Saturday, July 24

Return of the Narcoleptic Nightmare

Image courtesy of chrisroll/
Last night was not a good one for my husband. He tossed and turned so much that I wondered if he was getting any actual sleep. Finally, he cried out several times - no actual words, but he sounded terrified. I called to him to tell him he was dreaming and to "Wake up! WAKE UP!" It took a little while, but he finally gave me a groggy acknowledgment and promptly fell back to sleep.

Later, when I asked him what had terrified him so, he couldn't even remember. Maybe that was a good thing, because he sure sounded scared out of his wits that night. My husband hasn't had night terrors in awhile, but they do still crop up every now and then.

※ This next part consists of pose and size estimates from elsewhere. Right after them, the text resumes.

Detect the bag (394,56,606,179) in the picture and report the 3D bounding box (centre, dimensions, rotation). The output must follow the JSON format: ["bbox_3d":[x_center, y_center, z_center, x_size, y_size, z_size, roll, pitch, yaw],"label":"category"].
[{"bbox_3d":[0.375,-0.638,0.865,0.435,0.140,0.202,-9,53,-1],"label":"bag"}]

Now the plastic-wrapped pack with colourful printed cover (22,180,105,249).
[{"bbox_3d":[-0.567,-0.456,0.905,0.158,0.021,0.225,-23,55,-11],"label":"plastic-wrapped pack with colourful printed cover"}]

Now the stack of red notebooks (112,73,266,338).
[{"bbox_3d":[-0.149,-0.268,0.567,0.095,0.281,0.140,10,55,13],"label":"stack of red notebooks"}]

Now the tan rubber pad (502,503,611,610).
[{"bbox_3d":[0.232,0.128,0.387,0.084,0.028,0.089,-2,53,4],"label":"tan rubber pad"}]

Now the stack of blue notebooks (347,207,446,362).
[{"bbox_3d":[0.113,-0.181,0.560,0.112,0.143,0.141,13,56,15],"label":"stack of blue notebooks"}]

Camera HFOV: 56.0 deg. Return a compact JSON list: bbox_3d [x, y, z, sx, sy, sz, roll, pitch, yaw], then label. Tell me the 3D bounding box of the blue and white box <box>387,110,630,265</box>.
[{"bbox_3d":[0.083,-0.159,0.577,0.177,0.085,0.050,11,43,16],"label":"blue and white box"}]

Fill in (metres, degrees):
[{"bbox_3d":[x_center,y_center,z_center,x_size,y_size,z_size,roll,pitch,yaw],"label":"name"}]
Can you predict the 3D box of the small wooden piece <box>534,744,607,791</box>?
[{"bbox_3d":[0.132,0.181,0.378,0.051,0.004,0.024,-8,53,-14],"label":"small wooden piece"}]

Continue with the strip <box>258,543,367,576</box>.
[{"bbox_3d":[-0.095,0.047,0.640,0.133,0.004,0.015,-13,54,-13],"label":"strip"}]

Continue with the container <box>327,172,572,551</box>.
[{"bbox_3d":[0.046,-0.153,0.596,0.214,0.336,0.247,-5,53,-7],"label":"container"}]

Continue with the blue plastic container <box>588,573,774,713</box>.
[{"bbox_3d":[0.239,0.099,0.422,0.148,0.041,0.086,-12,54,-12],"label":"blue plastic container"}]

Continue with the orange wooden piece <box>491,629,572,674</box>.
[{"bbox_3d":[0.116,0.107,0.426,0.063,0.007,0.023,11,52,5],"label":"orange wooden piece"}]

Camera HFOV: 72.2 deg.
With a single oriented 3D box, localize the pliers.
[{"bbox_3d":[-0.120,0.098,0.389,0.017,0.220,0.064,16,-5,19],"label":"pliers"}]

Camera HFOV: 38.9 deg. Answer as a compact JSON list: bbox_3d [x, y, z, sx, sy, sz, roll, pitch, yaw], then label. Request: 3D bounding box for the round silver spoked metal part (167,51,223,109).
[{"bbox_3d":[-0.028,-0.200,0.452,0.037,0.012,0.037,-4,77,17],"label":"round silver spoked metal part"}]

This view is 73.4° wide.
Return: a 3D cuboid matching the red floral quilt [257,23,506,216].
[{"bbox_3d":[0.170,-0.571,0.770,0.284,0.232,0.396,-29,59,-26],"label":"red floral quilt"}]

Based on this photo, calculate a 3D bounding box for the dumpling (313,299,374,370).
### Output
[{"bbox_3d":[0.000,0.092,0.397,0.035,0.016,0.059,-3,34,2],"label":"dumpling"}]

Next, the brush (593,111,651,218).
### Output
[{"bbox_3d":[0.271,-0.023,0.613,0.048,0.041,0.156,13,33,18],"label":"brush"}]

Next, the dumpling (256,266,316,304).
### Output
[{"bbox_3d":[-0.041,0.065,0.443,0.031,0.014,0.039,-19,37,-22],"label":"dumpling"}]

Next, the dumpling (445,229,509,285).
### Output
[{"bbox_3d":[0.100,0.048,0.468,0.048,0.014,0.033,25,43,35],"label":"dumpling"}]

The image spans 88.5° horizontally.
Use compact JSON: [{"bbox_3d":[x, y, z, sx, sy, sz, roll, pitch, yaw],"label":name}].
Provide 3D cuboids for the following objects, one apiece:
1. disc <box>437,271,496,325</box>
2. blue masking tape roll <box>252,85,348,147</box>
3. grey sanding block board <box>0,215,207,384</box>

Night terrors and horrific nightmares are another scary, debilitating symptom of Narcolepsy that my husband has long suffered through. His nightmares and hallucinations are fascinating, frightening, and sometimes (but rarely) funny. He often reacts to whatever is happening to him in his nightmare - talking, yelling, thrashing...

There have been times when my husband's actions while he slept were intimidating. In fact, I was fascinated by the story of a British man, Brian Thomas, who murdered his wife in his sleep. It's a bizarre experience, but I totally understood it. You can read the full story here: CNN Story. The article doesn't say that the man suffered from Narcolepsy, but he suffered from "night terrors" and other "sleep disturbances" for many years without being treated. His experience did make me think - have I ever been afraid my husband would actually harm me in his sleep?

The truth is yes, but I've never actually feared for my life. Things have happened before, but never to such an extreme that I was afraid. Mostly, it's just been annoying. Rarely I'll be awakened by a jab or hit as a result of him flailing or hitting out in his sleep. That's not a fun way to be awakened, but it definitely isn't life-threatening.

For that reason, although we go to bed together, we usually end up sleeping separately about half the time. We both seem to get more rest that way. Plus, I admit, I relax a bit more when I'm sleeping alone.

Sunday, July 18

The Narcolepsy, Not the Man

So I had a conversation with my mother today that left me feeling pretty guilty. Although we only spoke for a few minutes, by the time we hung up, I felt as if I'd spent hours railing against my husband. In retrospect, maybe I did. I often think that I confuse the two: my husband and Narcolepsy. Over the years, I've come to think of myself as being married to two different people: my husband - whom I chose to marry, and Narcolepsy - who tricked me into marriage.

It's the Narcolepsy that I think is lazy and unmotivated, careless and forgetful, annoying and dull. My husband is none of those things. Instead, he's funny and interesting, smart and resourceful, motivated and hard-working. Those are some of the reasons why I fell in love with him.

Narcolepsy is such a betrayal of who you really are. It literally transforms my husband into a different person - a person that I sometimes don't recognize, and sometimes barely tolerate.

But I don't think I conveyed any of that to my mother. That's what left me feeling guilty. I am just barely beginning to understand this illness, so I'm pretty sure my mother doesn't fully comprehend it. I think that I will make a vow: I will only vent about my husband's condition to those I'm confident will understand the extenuating circumstances.